Mammalian DNA2 helicase/nuclease cleaves G-quadruplex DNA and is required for telomere integrity

• Published in: The EMBO journal Vol. 32; no. 10; pp. 1425 - 1439
• Main Authors: Lin, Weiqiang, Sampathi, Shilpa, Dai, Huifang, Liu, Changwei, Zhou, Mian, Hu, Jenny, Huang, Qin, Campbell, Judith, Shin-Ya, Kazuo, Zheng, Li, Chai, Weihang, Shen, Binghui
• Format: Journal Article
• Language: English
• Published: Chichester, UK John Wiley & Sons, Ltd 15.05.2013; Nature Publishing Group UK; Blackwell Publishing Ltd; Nature Publishing Group
• Subjects: Adenocarcinoma - genetics; Adenocarcinoma of Lung; Aneuploidy; Animals; Cancer; Chromosome Segregation; Deoxyribonucleic acid; DNA; DNA Damage; DNA Helicases - genetics; DNA Helicases - metabolism; DNA2 nuclease; EMBO13; Endodeoxyribonucleases - genetics; Endodeoxyribonucleases - metabolism; Enzymes; Fetal Death; G-Quadruplexes; Homozygote; Lung Neoplasms - genetics; Mammals; Mice; Mice, Knockout; Mice, Transgenic; Molecular biology; Multifunctional Enzymes - genetics; Multifunctional Enzymes - metabolism; Mutation; telomere; Telomere - genetics; Telomere - metabolism; Telomeric Repeat Binding Protein 1 - genetics; Telomeric Repeat Binding Protein 1 - metabolism; Telomeric Repeat Binding Protein 2 - genetics; Telomeric Repeat Binding Protein 2 - metabolism; aneuploidy; cancer; DNA2 nuclease; G4; telomere
• ISSN: 0261-4189; 1460-2075
• DOI: 10.1038/emboj.2013.88

Efficient and faithful replication of telomeric DNA is critical for maintaining genome integrity.
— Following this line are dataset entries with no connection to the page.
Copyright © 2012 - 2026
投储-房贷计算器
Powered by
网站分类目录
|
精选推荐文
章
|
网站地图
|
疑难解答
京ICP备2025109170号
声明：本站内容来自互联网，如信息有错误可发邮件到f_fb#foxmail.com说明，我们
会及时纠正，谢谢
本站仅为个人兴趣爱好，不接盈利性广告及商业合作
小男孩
The G‐quadruplex (G4) structure arising in the repetitive TTAGGG sequence is thought to stall replication forks, impairing efficient telomere replication and leading to telomere instabilities. However, pathways modulating telomeric G4 are poorly understood, and it is unclear whether defects in these pathways contribute to genome instabilities in vivo . Here, we report that mammalian DNA2 helicase/nuclease recognizes and cleaves telomeric G4 in vitro . Consistent with DNA2's role in removing G4, DNA2 deficiency in mouse cells leads to telomere replication defects, elevating the levels of fragile telomeres (FTs) and sister telomere associations (STAs). Such telomere defects are enhanced by stabilizers of G4. Moreover, DNA2 deficiency induces telomere DNA damage and chromosome segregation errors, resulting in tetraploidy and aneuploidy. Consequently, DNA2‐deficient mice develop aneuploidy‐associated cancers containing dysfunctional telomeres. Collectively, our genetic, cytological, and biochemical results suggest that mammalian DNA2 reduces replication stress at telomeres, thereby preserving genome stability and suppressing cancer development, and that this may involve, at least in part, nucleolytic processing of telomeric G4. Mouse genetics reveal key roles for DNA2, a central replication and repair enzyme, in preventing telomere fragility and promoting replication of G‐rich telomeric DNA.